§ **Exercise objective**
Among the lines below, take the one holding "Копи-картридж в сборе: 5 -> 4", the one holding "2 threads, 25smp/20dep: 2220455900 -> none", and all lines between them. Set them down exactly.

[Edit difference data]
************

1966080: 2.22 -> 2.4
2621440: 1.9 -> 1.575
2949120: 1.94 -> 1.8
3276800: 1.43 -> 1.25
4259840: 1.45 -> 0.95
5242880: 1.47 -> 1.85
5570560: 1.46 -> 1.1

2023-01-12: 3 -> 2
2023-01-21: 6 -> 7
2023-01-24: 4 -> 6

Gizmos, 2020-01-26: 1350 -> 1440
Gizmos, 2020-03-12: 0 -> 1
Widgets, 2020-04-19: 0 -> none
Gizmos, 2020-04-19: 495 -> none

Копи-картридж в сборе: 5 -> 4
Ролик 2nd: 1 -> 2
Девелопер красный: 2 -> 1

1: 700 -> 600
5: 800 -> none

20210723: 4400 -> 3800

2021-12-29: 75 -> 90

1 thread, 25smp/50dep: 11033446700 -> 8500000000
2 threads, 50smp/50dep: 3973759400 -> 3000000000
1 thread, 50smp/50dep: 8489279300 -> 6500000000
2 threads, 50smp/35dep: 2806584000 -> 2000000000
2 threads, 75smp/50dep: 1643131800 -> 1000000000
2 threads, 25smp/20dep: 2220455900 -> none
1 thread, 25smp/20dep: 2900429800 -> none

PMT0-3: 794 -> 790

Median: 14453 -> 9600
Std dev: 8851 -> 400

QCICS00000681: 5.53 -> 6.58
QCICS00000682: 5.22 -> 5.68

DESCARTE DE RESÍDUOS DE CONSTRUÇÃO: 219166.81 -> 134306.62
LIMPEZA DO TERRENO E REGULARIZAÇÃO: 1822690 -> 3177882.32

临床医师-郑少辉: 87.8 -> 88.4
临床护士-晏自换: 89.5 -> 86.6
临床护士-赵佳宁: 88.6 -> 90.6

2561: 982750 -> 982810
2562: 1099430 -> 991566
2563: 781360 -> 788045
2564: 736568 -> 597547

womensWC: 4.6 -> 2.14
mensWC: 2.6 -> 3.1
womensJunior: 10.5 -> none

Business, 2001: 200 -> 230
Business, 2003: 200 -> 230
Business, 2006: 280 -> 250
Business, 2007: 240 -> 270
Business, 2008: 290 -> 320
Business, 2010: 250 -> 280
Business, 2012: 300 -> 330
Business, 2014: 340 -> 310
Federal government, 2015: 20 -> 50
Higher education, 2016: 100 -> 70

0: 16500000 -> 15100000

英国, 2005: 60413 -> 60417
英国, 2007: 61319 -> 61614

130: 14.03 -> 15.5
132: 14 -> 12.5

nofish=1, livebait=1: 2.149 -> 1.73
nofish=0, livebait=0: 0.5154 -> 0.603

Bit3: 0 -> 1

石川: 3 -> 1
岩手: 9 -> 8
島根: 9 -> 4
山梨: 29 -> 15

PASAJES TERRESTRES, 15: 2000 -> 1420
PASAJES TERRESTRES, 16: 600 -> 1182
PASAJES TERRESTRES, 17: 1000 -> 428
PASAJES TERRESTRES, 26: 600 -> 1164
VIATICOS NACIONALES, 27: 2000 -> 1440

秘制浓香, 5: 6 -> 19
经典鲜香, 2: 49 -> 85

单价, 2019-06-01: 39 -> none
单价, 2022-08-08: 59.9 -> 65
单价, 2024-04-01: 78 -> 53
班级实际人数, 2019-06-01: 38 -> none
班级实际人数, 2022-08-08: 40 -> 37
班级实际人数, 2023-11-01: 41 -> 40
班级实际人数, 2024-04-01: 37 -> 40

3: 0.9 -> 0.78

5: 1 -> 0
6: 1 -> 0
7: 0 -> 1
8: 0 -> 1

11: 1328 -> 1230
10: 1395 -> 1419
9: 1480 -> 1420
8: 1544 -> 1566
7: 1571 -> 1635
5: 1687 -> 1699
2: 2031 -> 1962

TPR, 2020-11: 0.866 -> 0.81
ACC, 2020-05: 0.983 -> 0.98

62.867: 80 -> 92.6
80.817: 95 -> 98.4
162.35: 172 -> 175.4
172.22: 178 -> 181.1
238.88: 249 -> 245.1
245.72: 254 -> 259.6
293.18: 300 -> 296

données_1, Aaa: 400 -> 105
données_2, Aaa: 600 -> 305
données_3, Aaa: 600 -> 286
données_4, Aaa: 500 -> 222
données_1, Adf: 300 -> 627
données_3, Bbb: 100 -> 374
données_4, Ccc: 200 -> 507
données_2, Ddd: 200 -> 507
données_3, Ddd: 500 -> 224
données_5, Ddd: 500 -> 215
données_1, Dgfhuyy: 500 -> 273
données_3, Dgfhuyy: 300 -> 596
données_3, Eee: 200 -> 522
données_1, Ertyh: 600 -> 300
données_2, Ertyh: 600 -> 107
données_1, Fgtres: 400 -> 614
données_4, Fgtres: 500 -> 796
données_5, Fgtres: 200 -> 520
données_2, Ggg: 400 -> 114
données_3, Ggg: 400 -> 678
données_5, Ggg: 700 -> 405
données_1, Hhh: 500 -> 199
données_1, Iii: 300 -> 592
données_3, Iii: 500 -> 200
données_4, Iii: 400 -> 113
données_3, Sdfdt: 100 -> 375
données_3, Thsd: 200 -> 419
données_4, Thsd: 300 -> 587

************

§ **Finished exercise**
Копи-картридж в сборе: 5 -> 4
Ролик 2nd: 1 -> 2
Девелопер красный: 2 -> 1

1: 700 -> 600
5: 800 -> none

20210723: 4400 -> 3800

2021-12-29: 75 -> 90

1 thread, 25smp/50dep: 11033446700 -> 8500000000
2 threads, 50smp/50dep: 3973759400 -> 3000000000
1 thread, 50smp/50dep: 8489279300 -> 6500000000
2 threads, 50smp/35dep: 2806584000 -> 2000000000
2 threads, 75smp/50dep: 1643131800 -> 1000000000
2 threads, 25smp/20dep: 2220455900 -> none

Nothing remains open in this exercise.